WHAT TO WORK ON:
Reproduce the stretch of the notations passage from "1.1Notations¶" through "the column index.", editing "capital letters" to read "uppercase letters".

Notations and data - Machine Learning for Factor Investing

1.1Notations¶

This section aims at providing the formal mathematical conventions that will be used throughout the book.

Bold notations indicate vectors and matrices. We use capital letters for matrices and lower case letters for vectors. $\mathbf{v}'$ and $\mathbf{M}'$ denote the transposes of $\mathbf{v}$ and $\mathbf{M}$ . $\mathbf{M}=[m]_{i,j}$ where $i$ is the row index and $j$ the column index.

We will work with two notations in parallel. The first one is the pure machine learning notation in which the labels (also called output, dependent variables or predicted variables) $\mathbf{y}=y_i$ are approximated by functions of features $\mathbf{X}_i=(x_{i,1},\dots,x_{i,K})$ . The dimension of the features matrix $\mathbf{X}$ is $I\times K$ : there are $I$ instances, records, or observations and each one of them has $K$ attributes, features, inputs, or predictors which will serve as independent and explanatory variables (all these terms will be used interchangeably). Sometimes, to ease notations, we will write $\textbf{x}_i$ for one instance (one row) of $\textbf{X}$ or $\textbf{x}_k$ for one (feature) column vector of $\textbf{X}$ .

The second notation type pertains to finance and will directly relate to the first. We will often work with discrete returns $r_{t,n}=p_{t,n}/p_{t-1,n}-1$ computed from price data. Here $t$ is the time index and $n$ the asset index. Unless specified otherwise, the return is always computed over one period, though this period can sometimes be one month or one year. Whenever confusion might occur, we will specify other notations for returns.

In line with our previous conventions, the number of return dates will be $T$ and the number of assets, $N$ . The features or characteristics of assets will be denoted with $x_{t,n}^{(k)}$ : it is the time- $t$ value of the $k^{th}$ attribute of firm or asset $n$ . In stacked notation, $\mathbf{x}_{t,n}$ will stand for the vector of characteristics of asset $n$ at time $t$ . Moreover, $\mathbf{r}_t$ stands for all returns at time $t$ while $\mathbf{r}_n$ stands for all returns of asset $n$ . Often, returns will play the role of the dependent variable, or label (in ML terms). For the riskless asset, we will use the notation $r_{t,f}$ .

EXERCISE DATA:
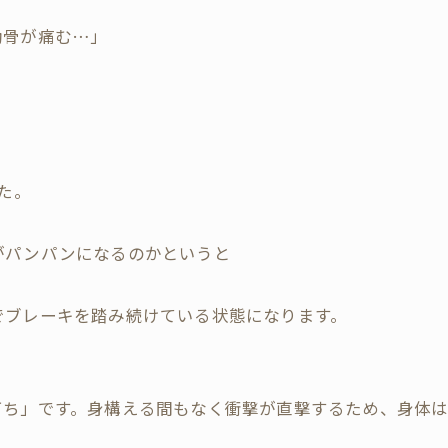
肋骨が痛む…」
た。
がパンパンになるのかというと
でブレーキを踏み続けている状態になります。
打ち」です。身構える間もなく衝撃が直撃するため、身体
。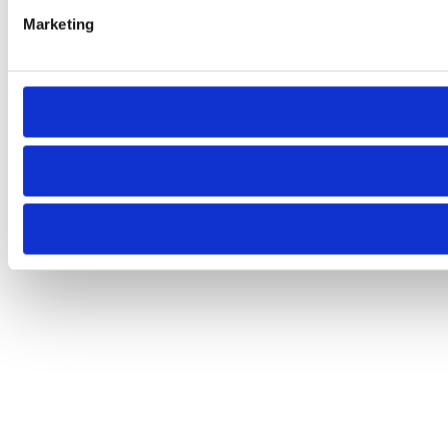
Marketing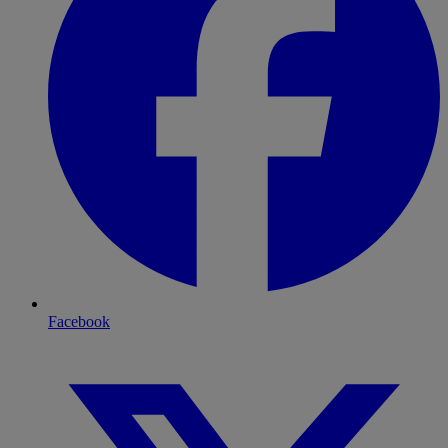
Facebook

ANSWER SECTION:
1.1Notations¶

This section aims at providing the formal mathematical conventions that will be used throughout the book.

Bold notations indicate vectors and matrices. We use uppercase letters for matrices and lower case letters for vectors. $\mathbf{v}'$ and $\mathbf{M}'$ denote the transposes of $\mathbf{v}$ and $\mathbf{M}$ . $\mathbf{M}=[m]_{i,j}$ where $i$ is the row index and $j$ the column index.